Problem description = Please pick out every row below that contains the string "garantie" and copy each one. Case counts, so only matches with the same capitalization qualify.

Input data =
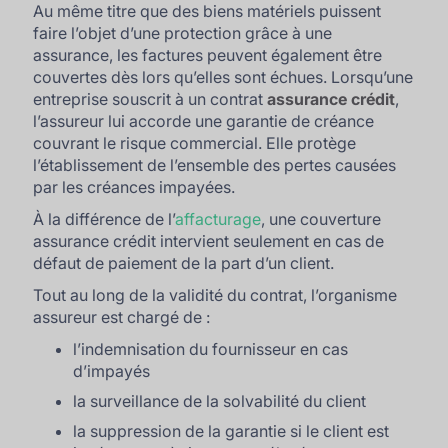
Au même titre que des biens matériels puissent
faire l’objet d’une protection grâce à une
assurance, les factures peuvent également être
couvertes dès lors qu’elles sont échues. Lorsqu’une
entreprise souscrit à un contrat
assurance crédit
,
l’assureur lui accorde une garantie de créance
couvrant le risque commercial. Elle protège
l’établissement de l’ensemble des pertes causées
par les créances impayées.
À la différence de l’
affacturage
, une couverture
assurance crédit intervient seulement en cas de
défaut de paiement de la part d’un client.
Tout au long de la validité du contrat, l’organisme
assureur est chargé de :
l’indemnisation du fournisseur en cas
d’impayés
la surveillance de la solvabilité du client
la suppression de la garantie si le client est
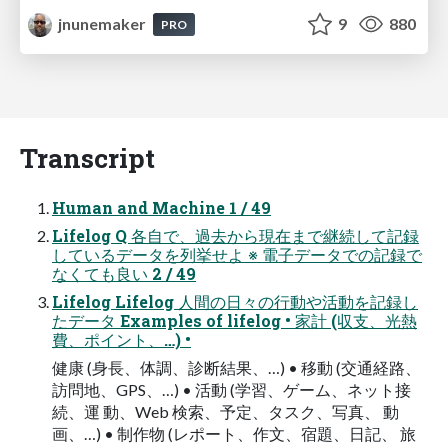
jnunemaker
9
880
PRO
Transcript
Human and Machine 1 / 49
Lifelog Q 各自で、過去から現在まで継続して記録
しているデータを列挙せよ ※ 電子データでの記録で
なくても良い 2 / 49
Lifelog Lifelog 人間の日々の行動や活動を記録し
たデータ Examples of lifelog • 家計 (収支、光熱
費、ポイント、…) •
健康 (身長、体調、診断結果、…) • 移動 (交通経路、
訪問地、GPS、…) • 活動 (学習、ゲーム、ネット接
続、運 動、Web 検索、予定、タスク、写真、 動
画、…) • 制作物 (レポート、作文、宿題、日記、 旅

--

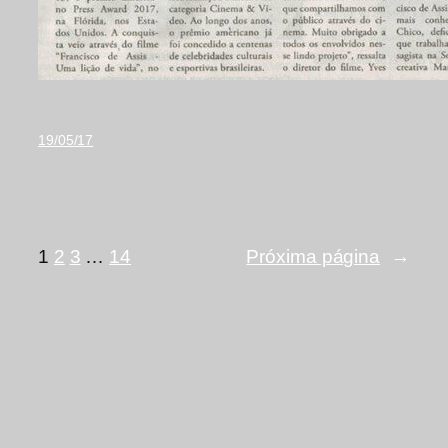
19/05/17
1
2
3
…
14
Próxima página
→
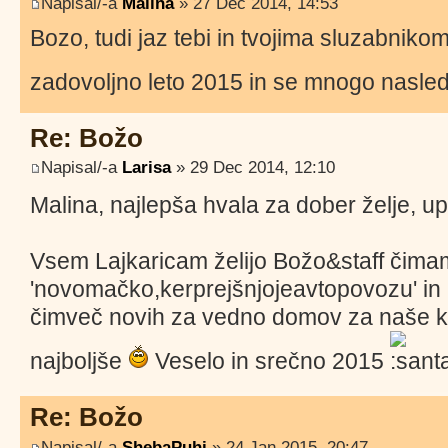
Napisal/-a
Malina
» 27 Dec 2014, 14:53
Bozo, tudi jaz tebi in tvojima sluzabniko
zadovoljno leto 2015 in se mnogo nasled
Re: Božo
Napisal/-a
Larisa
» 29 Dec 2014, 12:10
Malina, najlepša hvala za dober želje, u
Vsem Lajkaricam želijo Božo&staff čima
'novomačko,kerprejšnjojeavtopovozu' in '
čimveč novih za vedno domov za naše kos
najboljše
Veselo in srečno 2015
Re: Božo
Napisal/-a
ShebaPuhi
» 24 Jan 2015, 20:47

Task answer =
l’assureur lui accorde une garantie de créance
la suppression de la garantie si le client est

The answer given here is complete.